If you're a software engineer, you'll already know the benefits of being able to make precise adjustments to the state of your code with git commands. You want to learn statistics and data analysis skills from data scientists, but in doing so you should not regress to a worse style of development by starting to write much of your code in Jupyter notebooks.

And if you're a data scientist, you will want to acquire the debugging skills of software engineers. If you are not using git, you want to start learning it now.

Crudely, we can imagine a 2-dimensional diagram with one axis for engineering skills and another for data science skills. Everyone wants to be in the top-right quadrant. In that quadrant, version control is used, and the version control system is used for debugging.
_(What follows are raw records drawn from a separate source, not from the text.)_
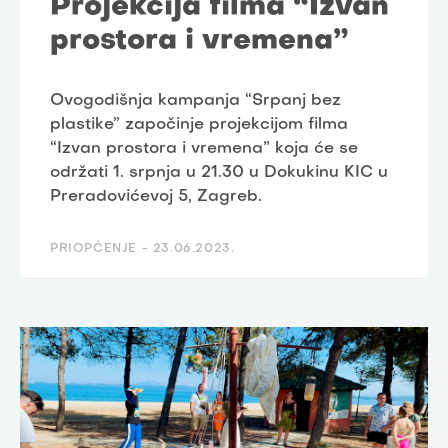
Projekcija filma “Izvan
prostora i vremena”
Ovogodišnja kampanja “Srpanj bez
plastike” započinje projekcijom filma
“Izvan prostora i vremena” koja će se
održati 1. srpnja u 21.30 u Dokukinu KIC u
Preradovićevoj 5, Zagreb.
PRIOPĆENJE -
23.06.2023.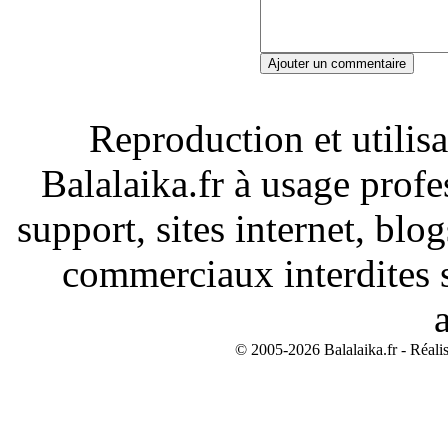
Ajouter un commentaire
Reproduction et utilisa
Balalaika.fr à usage profe
support, sites internet, blo
commerciaux interdites s
© 2005-2026 Balalaika.fr - Réali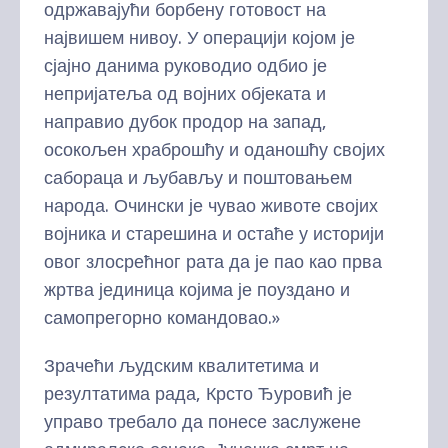
одржавајући борбену готовост на
највишем нивоу. У операцији којом је
сјајно данима руководио одбио је
непријатеља од војних објеката и
направио дубок продор на запад,
осокољен храброшћу и оданошћу својих
сабораца и љубављу и поштовањем
народа. Очински је чувао животе својих
војника и старешина и остаће у историји
овог злосрећног рата да је пао као прва
жртва јединица којима је поуздано и
самопрегорно командовао.»
Зрачећи људским квалитетима и
резултатима рада, Крсто Ђуровић је
управо требало да понесе заслужене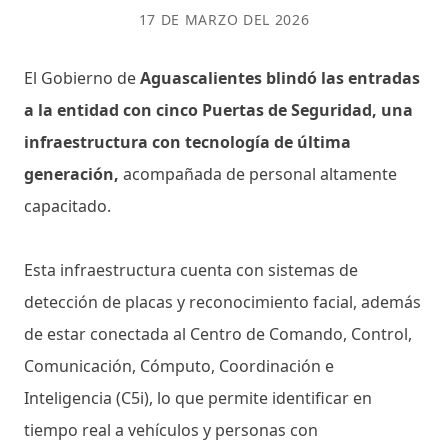
17 DE MARZO DEL 2026
El Gobierno de
Aguascalientes blindó las entradas
a la entidad con cinco Puertas de Seguridad, una
infraestructura con tecnología de última
generación,
acompañada de personal altamente
capacitado.
Esta infraestructura cuenta con sistemas de
detección de placas y reconocimiento facial, además
de estar conectada al Centro de Comando, Control,
Comunicación, Cómputo, Coordinación e
Inteligencia (C5i), lo que permite identificar en
tiempo real a vehículos y personas con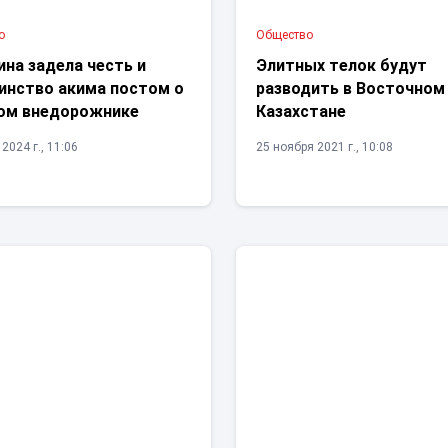
о
Общество
на задела честь и
Элитных телок будут
инство акима постом о
разводить в Восточном
ом внедорожнике
Казахстане
2024 г., 11:06
25 ноября 2021 г., 10:08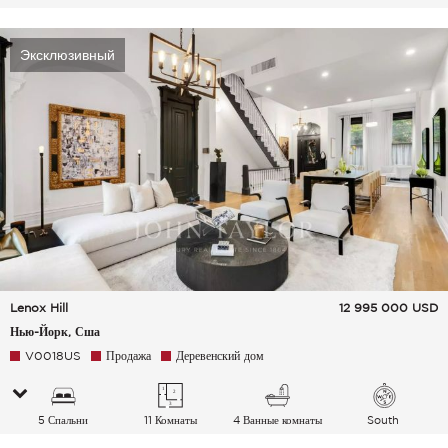
кондиционирования
воздуха
Эксклюзивный
Lenox Hill
12 995 000
USD
Нью-Йорк, Сша
V0018US
Продажа
Деревенский дом
5 Спальни
11 Комнаты
4 Ванные комнаты
South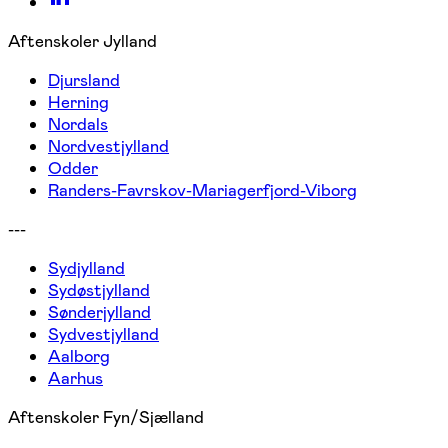
Aftenskoler Jylland
Djursland
Herning
Nordals
Nordvestjylland
Odder
Randers-Favrskov-Mariagerfjord-Viborg
---
Sydjylland
Sydøstjylland
Sønderjylland
Sydvestjylland
Aalborg
Aarhus
Aftenskoler Fyn/Sjælland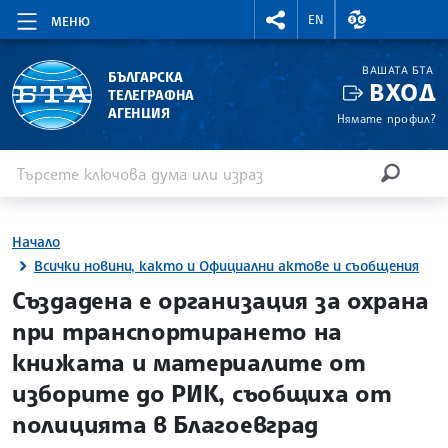
RIGHTMENU.SOCIAL
ВАЛУТНИ КУР
EN
МЕНЮ
ВАШАТА БТА
БЪЛГАРСКА
ВХОД
ТЕЛЕГРАФНА
АГЕНЦИЯ
Нямате профил?
Въведете ключова дума или израз
Търсене
ТЪРСЕН
Начало
Всички новини, както и Официални актове и съобщения
site.bta
Създадена е организация за охрана
при транспортирането на
книжата и материалите от
изборите до РИК, съобщиха от
полицията в Благоевград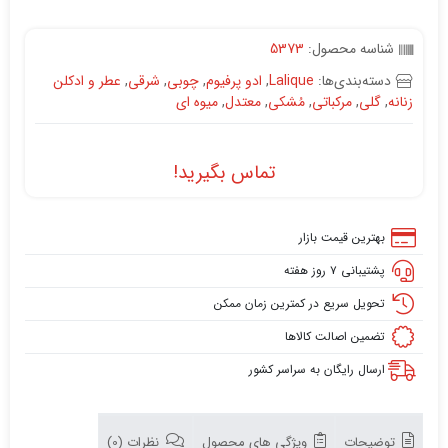
شناسه محصول:
5373
دسته‌بندی‌ها:
Lalique
,
ادو پرفیوم
,
چوبی
,
شرقی
,
عطر و ادکلن
زنانه
,
گلی
,
مرکباتی
,
مُشکی
,
معتدل
,
میوه ای
تماس بگیرید!
بهترین قیمت بازار
پشتیبانی ۷ روز هفته
تحویل سریع در کمترین زمان ممکن
تضمین اصالت کالاها
ارسال رایگان به سراسر کشور
توضیحات
ویژگی های محصول
نظرات (0)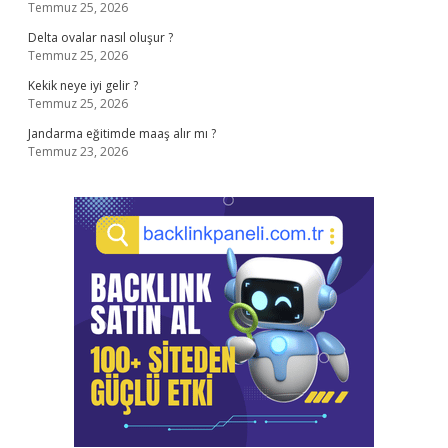
Temmuz 25, 2026
Delta ovalar nasıl oluşur ?
Temmuz 25, 2026
Kekik neye iyi gelir ?
Temmuz 25, 2026
Jandarma eğitimde maaş alır mı ?
Temmuz 23, 2026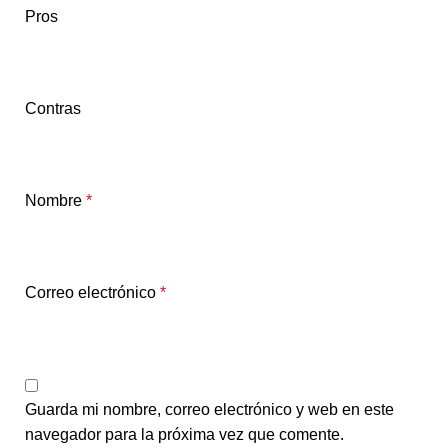
Pros
Contras
Nombre
*
Correo electrónico
*
Guarda mi nombre, correo electrónico y web en este
navegador para la próxima vez que comente.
Debugging is rather important in developing all software, whether scientific/numerical or not.

So both groups should be minimizing the amount of code written in the Jupyter notebook UI: instead, write code in a standard Python package, in a virtualenv, installed in editable mode with `pip install -e`. If you need to use a notebook for graphical display, or HTML display of Pandas dataframes, or display of an audio playing widget, or any of the other amazing things it does so well then fine: use importlib.reload in your notebook to load and reload the bulk of your code from your Python package. The notebook should just feature calls to plotting routines etc that you have implemented in standard code files using your text editor/IDE. You could even aim for your notebook to contain so few lines of code that in some projects you might not even bother committing it.

Are there projects to integrate notebooks with version control?

There are a few efforts on this front. Here are two that I know of for JupyterLab:

https://github.com/jupyterlab/jupyterlab-git

https://github.com/elyra-ai/elyra#notebook-versioning-based-...